Das müssen wir verstehen, wenn wir irgendeine Hoffnung haben wollen – nicht so sehr darauf, dass wir den neuen „Kalten Krieg“ gewinnen, sondern dass wir verhindern, dass er heiß wird. Rückblickend ist es erstaunlich, wie wenig wir von der gigantischen Krise verstanden haben, der dieser Teil der Welt vom Maghreb durch den Nahen Osten und Zentralasien nach Süd- und Südostasien ausgesetzt ist – überbevölkert, unterentwickelt, vom Westen an den Haaren in die Postmoderne gezerrt, bevor er mit der Moderne klargekommen ist. Dies ist nicht ein Problem von Armut gegen Reichtum, und ich fürchte, es ist symptomatisch für unseren westlichen Materialismus, so etwas zu vermuten. Es ist die viel tiefere Konfrontation zwischen einer deistischen und traditionellen Kultur, an manchen Stellen wenig anders als das Europa des Mittelalters, und den weltlichen materiellen Werten der Aufklärung.
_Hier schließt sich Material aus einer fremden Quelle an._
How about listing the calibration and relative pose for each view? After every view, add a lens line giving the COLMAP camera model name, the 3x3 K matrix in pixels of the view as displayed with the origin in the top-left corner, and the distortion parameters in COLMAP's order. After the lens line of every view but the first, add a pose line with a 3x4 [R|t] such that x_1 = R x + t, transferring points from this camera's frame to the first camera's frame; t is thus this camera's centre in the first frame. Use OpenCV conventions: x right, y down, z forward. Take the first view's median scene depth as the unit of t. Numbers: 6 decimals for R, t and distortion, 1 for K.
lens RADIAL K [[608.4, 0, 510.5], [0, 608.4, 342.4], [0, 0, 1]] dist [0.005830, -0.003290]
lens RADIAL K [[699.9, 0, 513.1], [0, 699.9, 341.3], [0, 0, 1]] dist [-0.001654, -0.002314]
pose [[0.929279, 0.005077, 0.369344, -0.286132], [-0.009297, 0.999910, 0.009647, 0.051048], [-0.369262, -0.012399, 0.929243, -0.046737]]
Aber für die meisten Amerikaner bleibt der Islam eine riesige Terra incognita – wie alle solchen Gebiete auf mittelalterlichen Landkarten hauptsächlich von Drachen bewohnt.
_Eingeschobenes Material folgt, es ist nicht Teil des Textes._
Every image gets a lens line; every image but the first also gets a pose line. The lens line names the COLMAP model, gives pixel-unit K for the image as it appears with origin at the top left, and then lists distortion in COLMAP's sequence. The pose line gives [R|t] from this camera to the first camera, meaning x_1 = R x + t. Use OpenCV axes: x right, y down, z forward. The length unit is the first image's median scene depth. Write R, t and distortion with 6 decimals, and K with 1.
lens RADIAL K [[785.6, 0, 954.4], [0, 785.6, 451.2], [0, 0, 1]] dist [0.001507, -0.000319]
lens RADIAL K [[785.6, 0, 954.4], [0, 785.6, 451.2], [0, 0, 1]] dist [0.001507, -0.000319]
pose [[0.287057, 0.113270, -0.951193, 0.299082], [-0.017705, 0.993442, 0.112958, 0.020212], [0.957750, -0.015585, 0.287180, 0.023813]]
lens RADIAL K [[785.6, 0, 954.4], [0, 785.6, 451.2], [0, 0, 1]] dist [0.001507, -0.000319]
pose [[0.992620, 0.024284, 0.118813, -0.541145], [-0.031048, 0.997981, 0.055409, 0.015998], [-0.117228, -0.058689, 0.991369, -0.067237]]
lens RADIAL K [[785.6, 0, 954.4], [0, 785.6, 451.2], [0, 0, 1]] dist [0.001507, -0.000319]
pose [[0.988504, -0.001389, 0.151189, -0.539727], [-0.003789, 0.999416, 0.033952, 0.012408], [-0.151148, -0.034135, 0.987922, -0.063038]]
Dies ist die Region, wo wir den Kampf um hearts and minds führen und gewinnen müssen. Die Frontlinie in diesem Kampf ist nicht Afghanistan. Sie liegt in den islamischen Staaten, wo ein traditionalistischer Rückschlag modernisierende Regierungen bedroht: Türkei, Ägypten, Pakistan, um nur die offensichtlichsten zu nennen. Und sie verläuft auch durch unsere eigenen Straßen.

Das ist der Grund, warum eine Verlängerung des Krieges so verheerend sein könnte. Noch verheerender wäre seine Ausweitung, wie die amerikanische Öffentlichkeit sie zunehmend zu fordern scheint, auf andere „Schurkenstaaten“, angefangen mit Irak, um den Terrorismus ein für alle Mal auszurotten, damit die Welt in Frieden leben kann. Mir fällt keine Politik ein, die besser dazu geeignet wäre, den Krieg nicht nur unbefristet zu verlängern, sondern auch sicherzustellen, dass wir ihn niemals gewinnen können.